In order to solve the problem, an AlGaInP-based LED as shown in FIG. 11 has conventionally been proposed (see Nikkei Electronics by Nikkei Business Publications, Inc., Oct. 21, 2002). In this LED, an Si (silicon) substrate 121 with thermal conductivity three times higher than conventionally-used GaAs substrates is attached to a semiconductor layer 123, which is connected to an emission layer 124, through a metal layer 122. In this LED, the emission layer 124 is epitaxially grown on the GaAs substrate, and after the Si substrate 121 is attached thereto, the GaAs substrate is removed. In FIG. 11, there are shown a substrate-side electrode 126, a top-side electrode 127 and a current block layer 128.
The LED is free from large heat resistance from the GaAs substrate, which makes it possible to considerably reduce a loss of heat radiation.
However, the conventional LEDs shown in FIGS. 9D, 10D and 11 suffer the problem that luminance is degraded due to other causes.
More particularly, AlGaInP-based semiconductors have a refraction index of about 3 to 3.5, whereas air has a refraction index of 1 and resin has a refraction index of about 1.5. Therefore, there are differences in refraction index of 2 to 2.5 and 1.5 to 2 between air and an AlGaInP-based semiconductor layer, and between resin and the AlGaInP-based semiconductor layer, respectively. With the differences in refraction index, among light beams generated in the chip, the light beams incident to the surface of an LED chip at angles not less than a critical angle are totally reflected. The critical angle is approx. 17° in the case where light beams come incident from the AlGaInP-based semiconductor layer to air, while the critical angle is approx. 25° in the case where light beams come incident from the AlGaInP-based semiconductor layer to resin.

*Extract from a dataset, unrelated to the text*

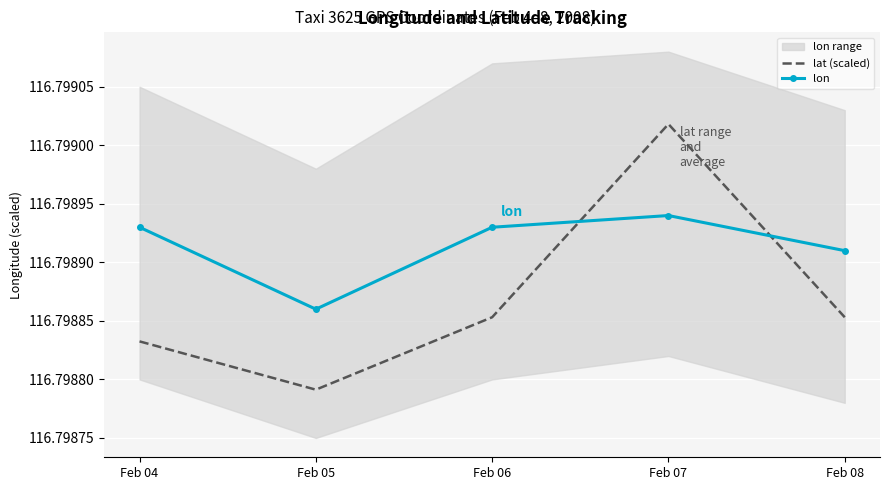

Which category has the lowest value in the lat (scaled) series?

Feb 05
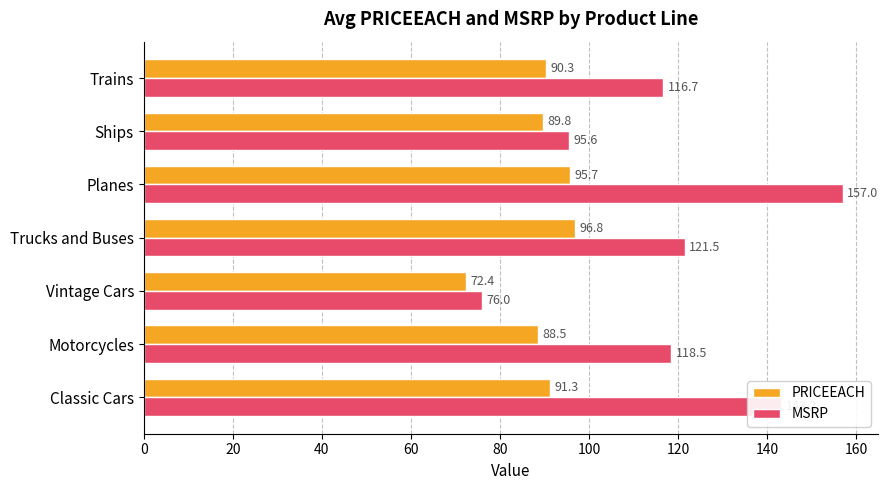

Rank the series by their maximum value, from highest to lowest.

MSRP, PRICEEACH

Therefore, in the conventional LEDs shown in FIGS. 9D and 10D in which the GaP substrates 105, 115 are joined to the GaP layer 113 or the emission layer 102, the chips are in an almost rectangular parallelopiped shape, and so a proportion of light beams totally reflected on the chip surface to light beams generated in an active layer is relatively high. The totally reflected light beam is, as schematically shown in FIG. 12, multiple-reflected in the chip, passes an active layer 131 a plurality of times, and is reflected by a plurality of electrodes 132. In this case, the multiple-reflected light beam is absorbed by the active layer 131 and the electrodes 132. In FIG. 12, the positions at which the multiple-reflected light beam is absorbed by the active layer 131 and the electrodes 132 are shown by symbol A. Thus, as a result of absorption of the light beam at a plurality of positions, the luminance of the LED is degraded.

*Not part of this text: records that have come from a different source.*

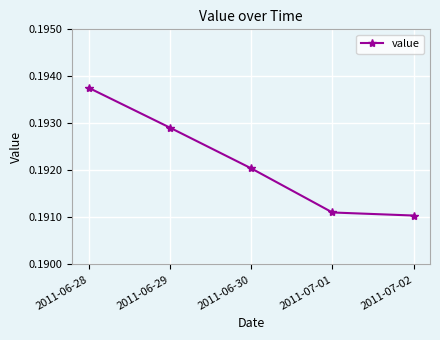

What is the label of the 3rd point from the right?

2011-06-30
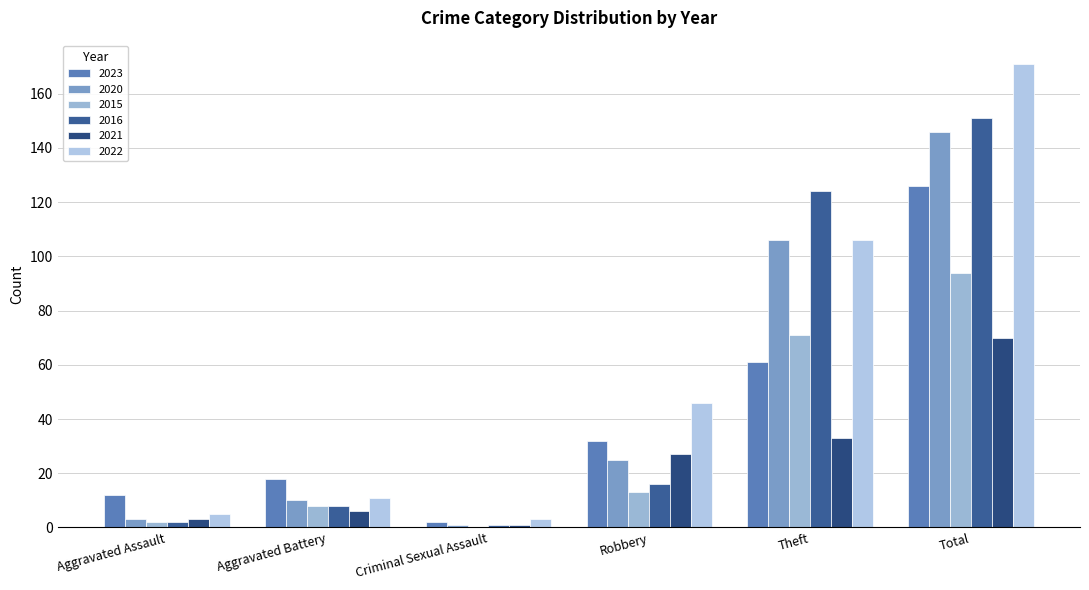

Rank the categories by 2016 value from highest to lowest.

Total, Theft, Robbery, Aggravated Battery, Aggravated Assault, Criminal Sexual Assault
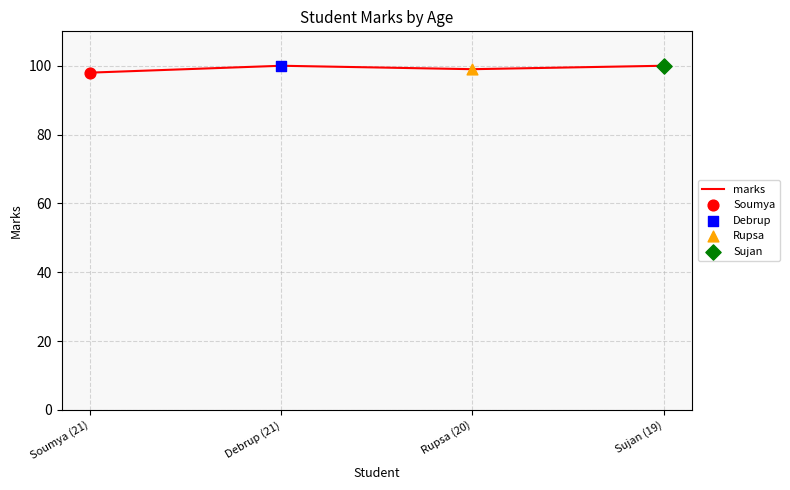

What is the change in value from Rupsa (20) to Sujan (19)?

+1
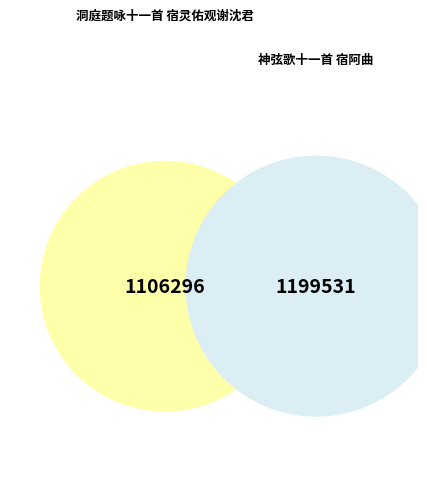

Is it true that 洞庭题咏十一首 宿灵佑观谢沈君 is 48% of the pie?

True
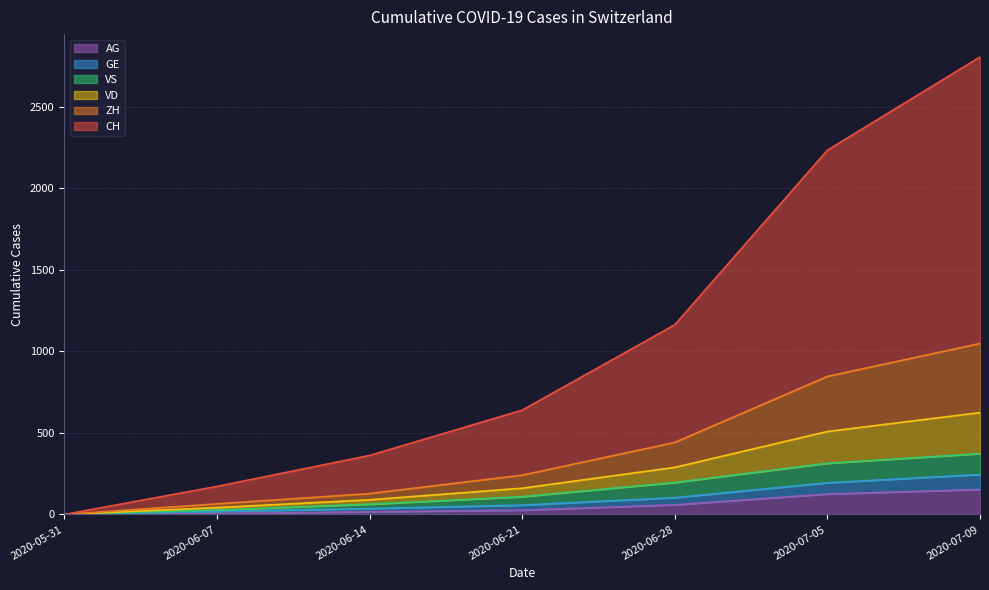

At which category is the sum across all series the highest?

2020-07-09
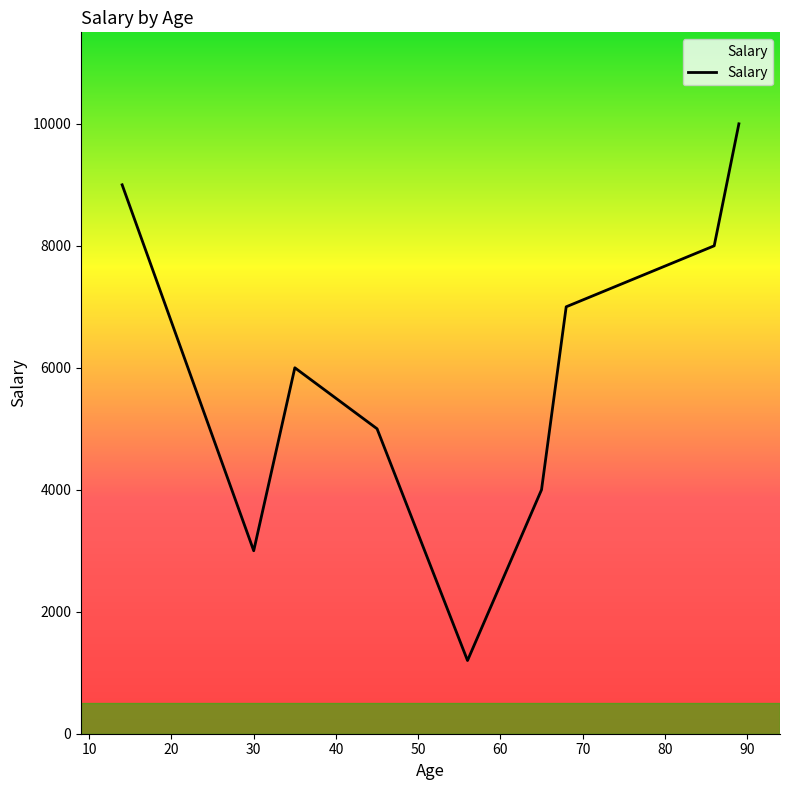

What is the average value?

5911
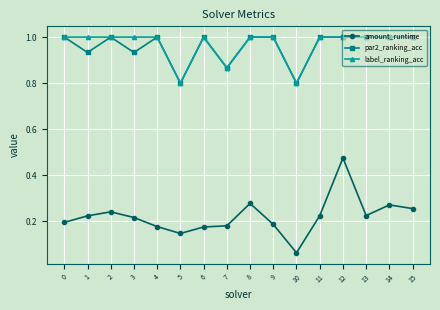

True or false: amount_runtime has more than 2 points higher than both neighbors.

True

Moreover, in the conventional LED with the Si substrate 121 attached thereto in FIG. 11, the semiconductor layer 123 transparent to emitting light, the emission layer 124 and the semiconductor layer 125 are relatively thin with respect to the entire LED, which makes the proportion of multiple-reflected light beams larger than that in the LEDs in FIGS. 9D and 10D. Therefore, the number of times that a light beam generated in the active layer passes the active layer and the number of times that the light beam is reflected by the electrodes further increase, which in turn increases the absorbed quantity in the active layer and the electrodes and causes large degradation in luminance of the LEDs.